I did not cry afterwards. I did not let slip a single tear from my eyes as I carried you back to the cottage, or when I dug a grave for you. I didn't cry for 14 years. Tears became a distant memory again.
When I finally broke down in tears was when your brother Enishi attacked Kaoru's dojo. I had fought him previously, and yet; I did not cry from the pain of my wounds.
I cried when I saw what Enishi had done. I cried when I saw Kaoru's body pinned to her dojo's wall by his sword. I cried when I saw my scar carved into her cheek, and knowing she was dead because of me. I couldn't save her. I couldn't protect her. What good was I, the wandering swordsman; the one who dedicated the last 11 years of his life to helping people? The one I loved most was dead. And so I cried.
Those were tears that sent me spiraling into madness.
I hid out in the Fallen Village, where the misfits and the outcasts of society isolated themselves from the world. I did not cry then. My tears were all gone. It took the old man with your perfume, and news of Yahiko's imminent peril to get me going. When I saw your face after the fight, and having you telling me that Kaoru was alive, I felt like I was the one that was living.
Living. Isn't that a wonderful word? It is the opposite of death, or dying. The opposite of the hitokiri, but still not quite the rurouni. I feel alive now though, as Himura Kenshin. But that's beside the point.

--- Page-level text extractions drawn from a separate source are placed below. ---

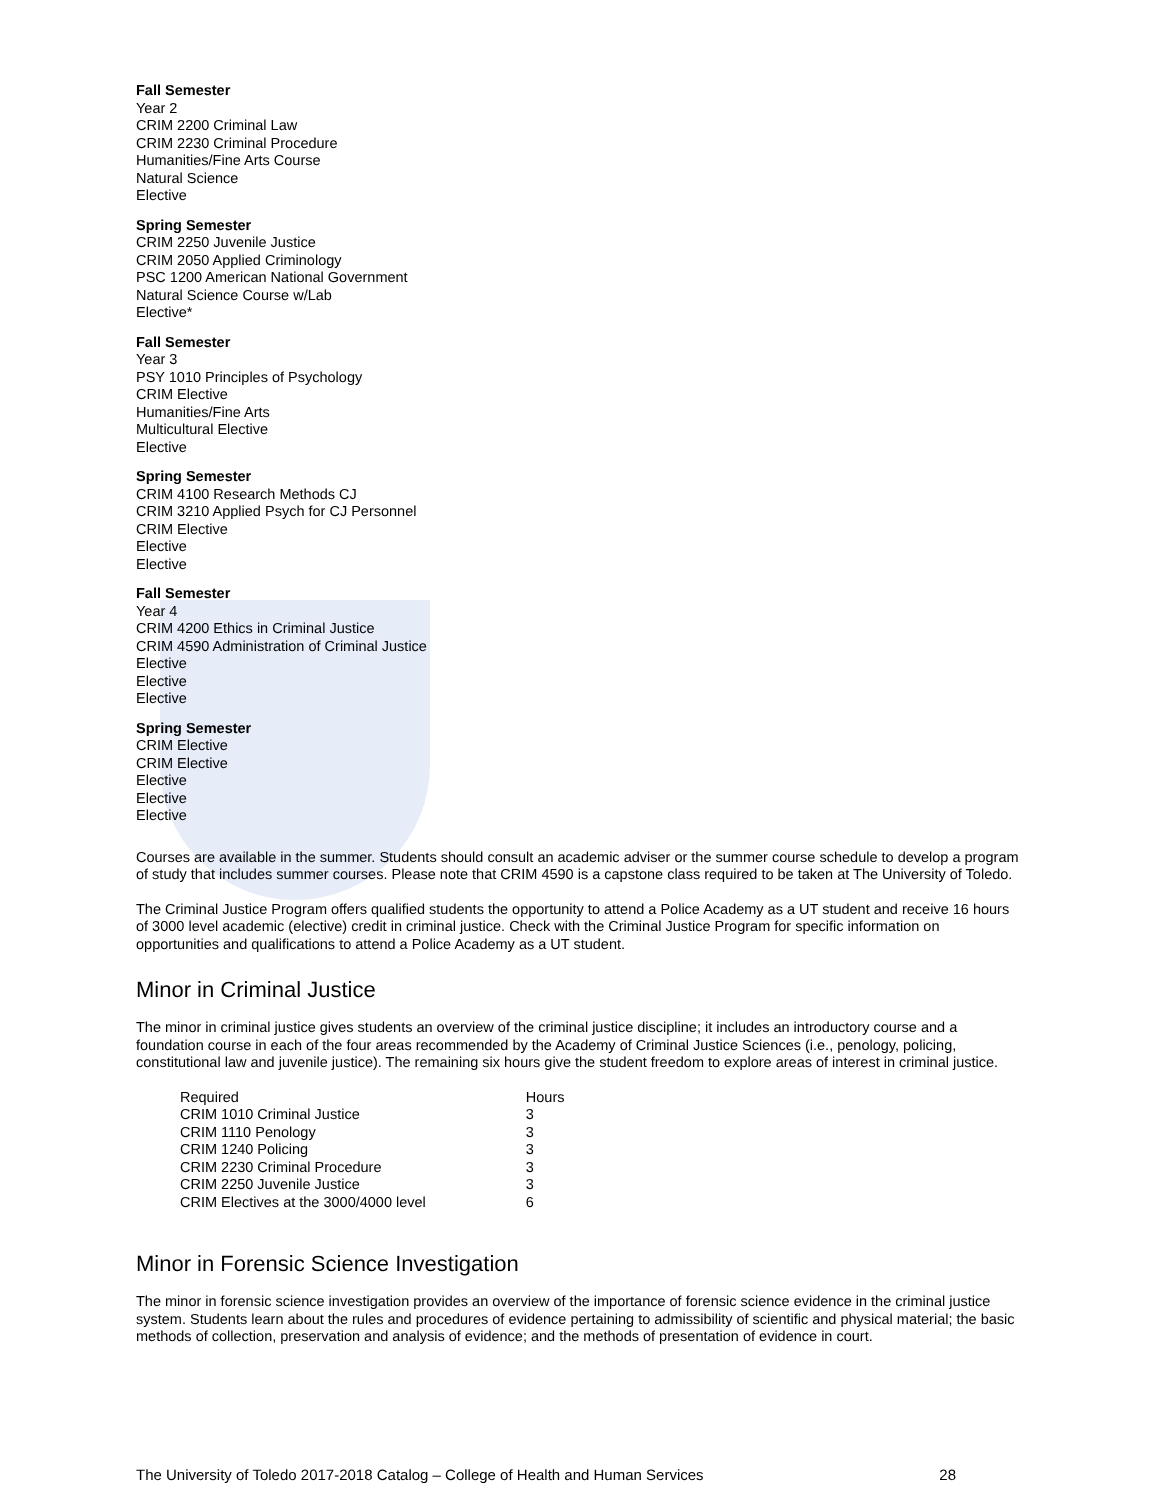Fall Semester
Year 2
CRIM 2200 Criminal Law
CRIM 2230 Criminal Procedure
Humanities/Fine Arts Course
Natural Science
Elective
Spring Semester
CRIM 2250 Juvenile Justice
CRIM 2050 Applied Criminology
PSC 1200 American National Government
Natural Science Course w/Lab
Elective*
Fall Semester
Year 3
PSY 1010 Principles of Psychology
CRIM Elective
Humanities/Fine Arts
Multicultural Elective
Elective
Spring Semester
CRIM 4100 Research Methods CJ
CRIM 3210 Applied Psych for CJ Personnel
CRIM Elective
Elective
Elective
Fall Semester
Year 4
CRIM 4200 Ethics in Criminal Justice
CRIM 4590 Administration of Criminal Justice
Elective
Elective
Elective
Spring Semester
CRIM Elective
CRIM Elective
Elective
Elective
Elective
Courses are available in the summer. Students should consult an academic adviser or the summer course schedule to develop a program of study that includes summer courses. Please note that CRIM 4590 is a capstone class required to be taken at The University of Toledo.
The Criminal Justice Program offers qualified students the opportunity to attend a Police Academy as a UT student and receive 16 hours of 3000 level academic (elective) credit in criminal justice. Check with the Criminal Justice Program for specific information on opportunities and qualifications to attend a Police Academy as a UT student.
Minor in Criminal Justice
The minor in criminal justice gives students an overview of the criminal justice discipline; it includes an introductory course and a foundation course in each of the four areas recommended by the Academy of Criminal Justice Sciences (i.e., penology, policing, constitutional law and juvenile justice). The remaining six hours give the student freedom to explore areas of interest in criminal justice.
| Required | Hours |
| --- | --- |
| CRIM 1010 Criminal Justice | 3 |
| CRIM 1110 Penology | 3 |
| CRIM 1240 Policing | 3 |
| CRIM 2230 Criminal Procedure | 3 |
| CRIM 2250 Juvenile Justice | 3 |
| CRIM Electives at the 3000/4000 level | 6 |
Minor in Forensic Science Investigation
The minor in forensic science investigation provides an overview of the importance of forensic science evidence in the criminal justice system. Students learn about the rules and procedures of evidence pertaining to admissibility of scientific and physical material; the basic methods of collection, preservation and analysis of evidence; and the methods of presentation of evidence in court.
The University of Toledo 2017-2018 Catalog – College of Health and Human Services 28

After I rescued Kaoru, redeemed Enishi, and settled back down where I belonged, I felt happy. Content. Whole. When Sano escaped from the police, Megumi headed to Aizu, and Yahiko moved out into Sano's old home, things became very quiet around the Kamiya residence. The next year saw me proposing to Kaoru, and then marrying her. It was a very happy time for me.
10 months after I married Kaoru, 3 years after I met her, she gave birth to our son. Kenji was the most beautiful thing I have ever held. There is no way to describe my love for him. I would do anything to ensure his happiness and safety. I cried when I held my and Kaoru's baby in my arms. These tears, however, were so much more different than the earlier times I cried.
Those were tears of unequaled happiness.
I brought him to your grave, bundled up in his mother's arms (he loves his mother so much), to introduce you to him. Without you, there wouldn't be a him, and I wouldn't be here as well. I probably would be dead, or worse than dead. I love you, and I miss you terribly, but the pain isn't as bad anymore.
I'll be back next year, Tomoe. And this time, I'll bring back more tears of joy.